Malachi Stewart: Awesome. And where can they go to access to DC Health and Wellness Center?
Bryce Furness: It is at 77 P Street Northeast. And so it's kind of like that area where New York Avenue and Florida Avenue all come together. We are in the back of the People's Building. Okay. So where the Wendy's used to be and the McDonald's is, I think the McDonald's is on the corner of New York and First. People's Building is right across the street, and then we're on the backside of that. So the actual address is 77 P Street Northeast, right off of North Capitol, right off of Florida.
Malachi Stewart: Thank you, Bryce. And he's going to be there if y'all get there. So he'll meet you there. You can get all this wealth of information right there on 77 P Street at the DC Health of Wellness Center.
Tei Pearson-Hall: There you have it. Listen, thank you so much to our guest for being here today. Another great episode of Positive Voices. I was your host, Tei Pearson Hall.
Malachi Stewart: I'm Malachi Stewart.
Tei Pearson-Hall: And we want to just thank Bryce for being here today to talk about all of the myths that go on in the community as it relates to STIs, STDs, HIV, and AIDS. So listen, if you want to get connected, you want some resources, we have you covered. Head on over to linkudmv.org. You put your zip code in, you'll be able to find all kinds of resources. As Malachi said, if you need a ride, they might be able to help you out. If you need some rental assistance, they can help you out. If you need some clinics, they have you covered there as well.
Also, you may want to say, "Hmm, we need some more information. We want some statistics. We want to hear more about what Bryce was talking about." Head on over to dcendshiv.org. You'll be able to get all of the things that you want there. If you want to check out Malachi and I a little more for season two, click the podcast button at the top. You'll be able to find more of Malachi and I as well as season one. We'll catch you guys next time. Positive Voices season two.

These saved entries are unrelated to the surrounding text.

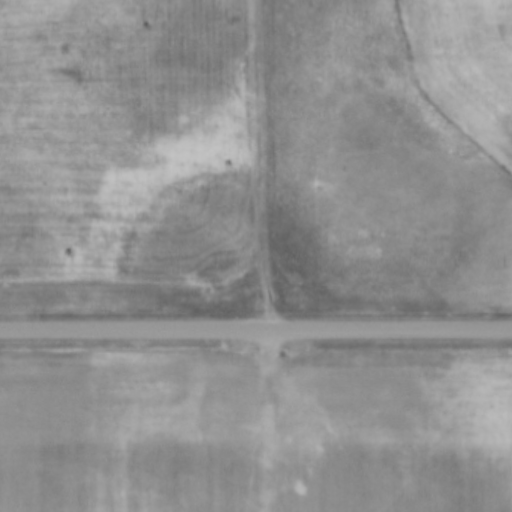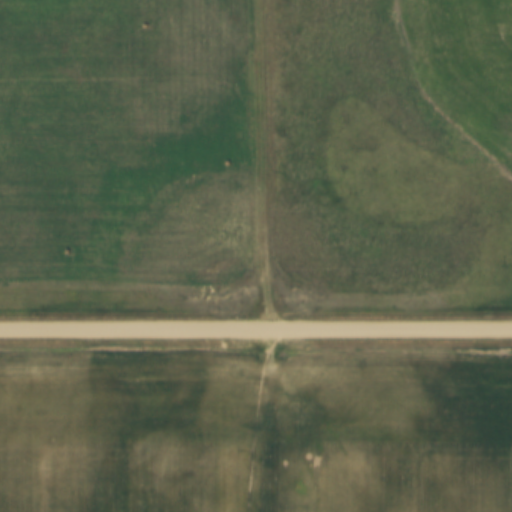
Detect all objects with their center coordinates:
road: (264, 164)
road: (255, 329)
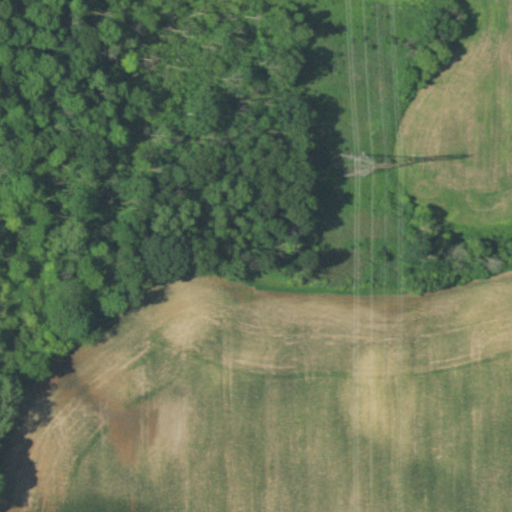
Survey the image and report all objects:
power tower: (351, 163)
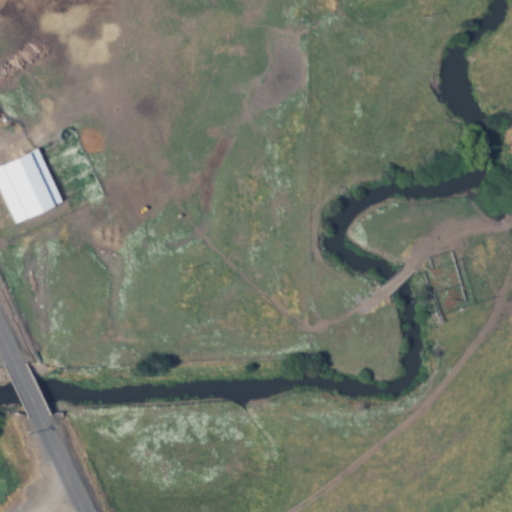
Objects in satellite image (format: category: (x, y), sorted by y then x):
road: (467, 219)
road: (394, 274)
road: (5, 346)
road: (25, 388)
road: (411, 421)
road: (60, 465)
road: (49, 498)
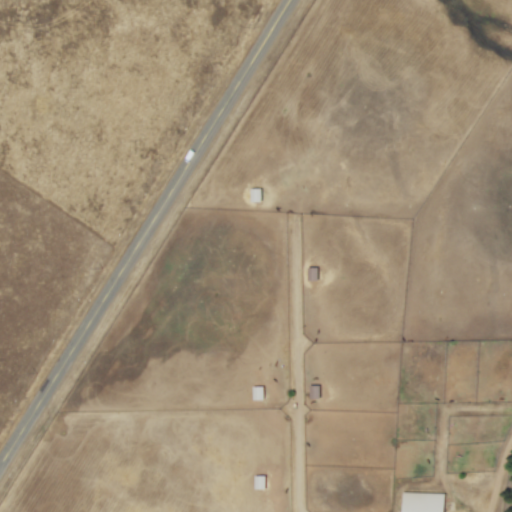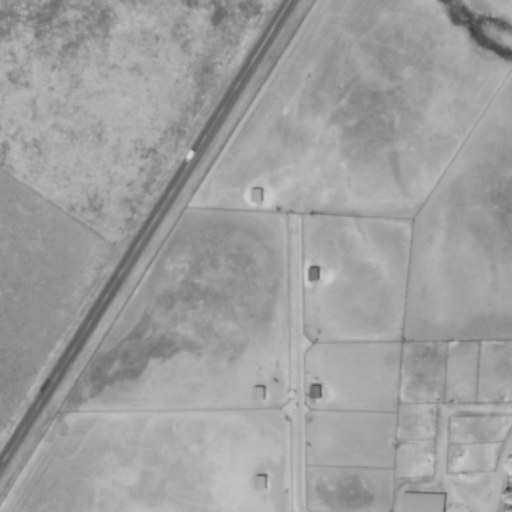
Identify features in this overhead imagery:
road: (145, 233)
building: (260, 482)
building: (422, 502)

LinkU is a free and easy-to-use resource to help you find local services, including help with HIVprevention and care. It is DC, Prince George’s County, and Montgomery County’s goal to makesure everyone who lives, works, and plays in the DMV area can access the services they need.
Bruce (“Bryce”) W. Furness, MD, MPH, is a Centers for Disease Control and Prevention Medical Epidemiologist within their Division of STD Prevention who has been embedded within the Washington, DC Department of Health since 2002. He has acted in many different capacities: as the Acting Chief Division of STD Control, as the Chief Medical Officer, of Southeast STD & Tuberculosis Control and Chest Clinics; and, currently, as the Strategic Information Division’s STD Medical Epidemiologist. Highlights of his tenure include starting and evaluating the District’s Internet Partner Notification Program to manage pseudo-anonymous partners of syphilis and HIV cases; starting and managing the District’s School-based STD Screening Program; starting and running Whitman-Walker Health’s Transgender Health Clinic; guiding WWH’s Gay Men’s Health & Wellness Clinics; and enhancing the DC Health and Wellness Center’s PrEP Clinic. He is a subject matter expert on Lesbian, Gay, Bisexual, and Transgender Health and has recently published several articles on transforming primary care for LGBT people. During the 2022 Multinational Mpox response, Bryce was an SME on the CDC’s Community Outreach and Partner Engagement (COPE) Team and was diagnosing, treating, and preventing mpox cases at the DCHWC.